Embedding
A numerical vector representation of an object (a word, protein, molecule, or document) that captures its meaning or properties in a form AI models can work with — objects that are semantically similar tend to have similar embeddings.
What it means
An embedding is a fixed-length list of numbers (a vector) that represents an object — a word, a sentence, a protein sequence, a molecule, or an entire document — in a high-dimensional space. The key property is that the distances between embeddings encode meaningful relationships: similar objects end up close together in the embedding space, dissimilar objects far apart.
Embeddings are how AI models convert discrete, symbolic inputs (text characters, amino acids, atoms) into the continuous numerical representations that neural networks can process and compare.

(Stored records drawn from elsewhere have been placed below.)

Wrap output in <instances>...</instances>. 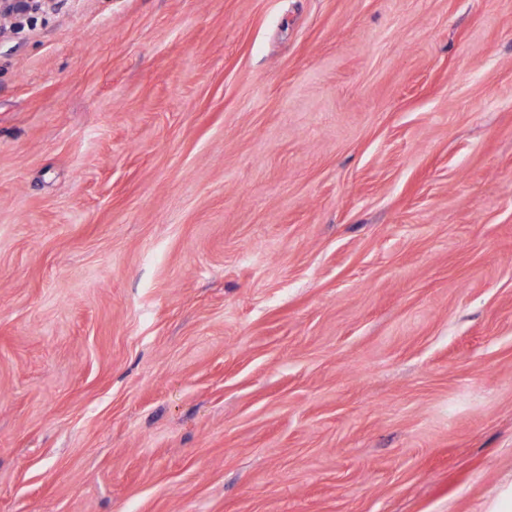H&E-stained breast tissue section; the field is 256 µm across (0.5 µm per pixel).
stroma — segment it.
I'll return each mask as SVG.
<instances>
[{"mask_svg": "<svg viewBox=\"0 0 512 512\" xmlns=\"http://www.w3.org/2000/svg\"><path fill=\"white\" fill-rule=\"evenodd\" d=\"M511 488L512 0H56L0 37V512Z\"/></svg>", "mask_w": 512, "mask_h": 512, "instance_id": "obj_1", "label": "stroma"}]
</instances>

Why embeddings matter for research
Embeddings are the intermediate representation underlying most AI tools used in research:
- Literature search: Semantic Scholar and similar tools embed paper abstracts; searching returns papers whose embeddings are closest to your query — this is why semantic search finds conceptually related work even without keyword matches
- Protein property prediction: ESM-2 and other protein language models generate embeddings for protein sequences; these embeddings are used as input features for predicting properties (stability, binding affinity) without needing hand-engineered features
- Molecular property prediction: Models like Chemprop generate molecular graph embeddings that capture structural information for property prediction
- Document similarity: NotebookLM and other RAG tools embed uploaded documents and retrieve the most relevant passages when you ask a question
What high-dimensional means in practice
Modern embeddings are typically 512 to 4,096 dimensional — meaning each object is represented as a vector with that many numbers. You rarely work with embeddings directly; they’re internal representations the model uses. What you see as a user is the downstream output (a search result, a property prediction, a generated answer).
Embeddings vs. features
In traditional machine learning, researchers hand-crafted features to represent their data (molecular fingerprints for molecules, physicochemical properties for proteins). Embeddings replace this: the model learns representations directly from raw data, often capturing structure that hand-crafted features missed.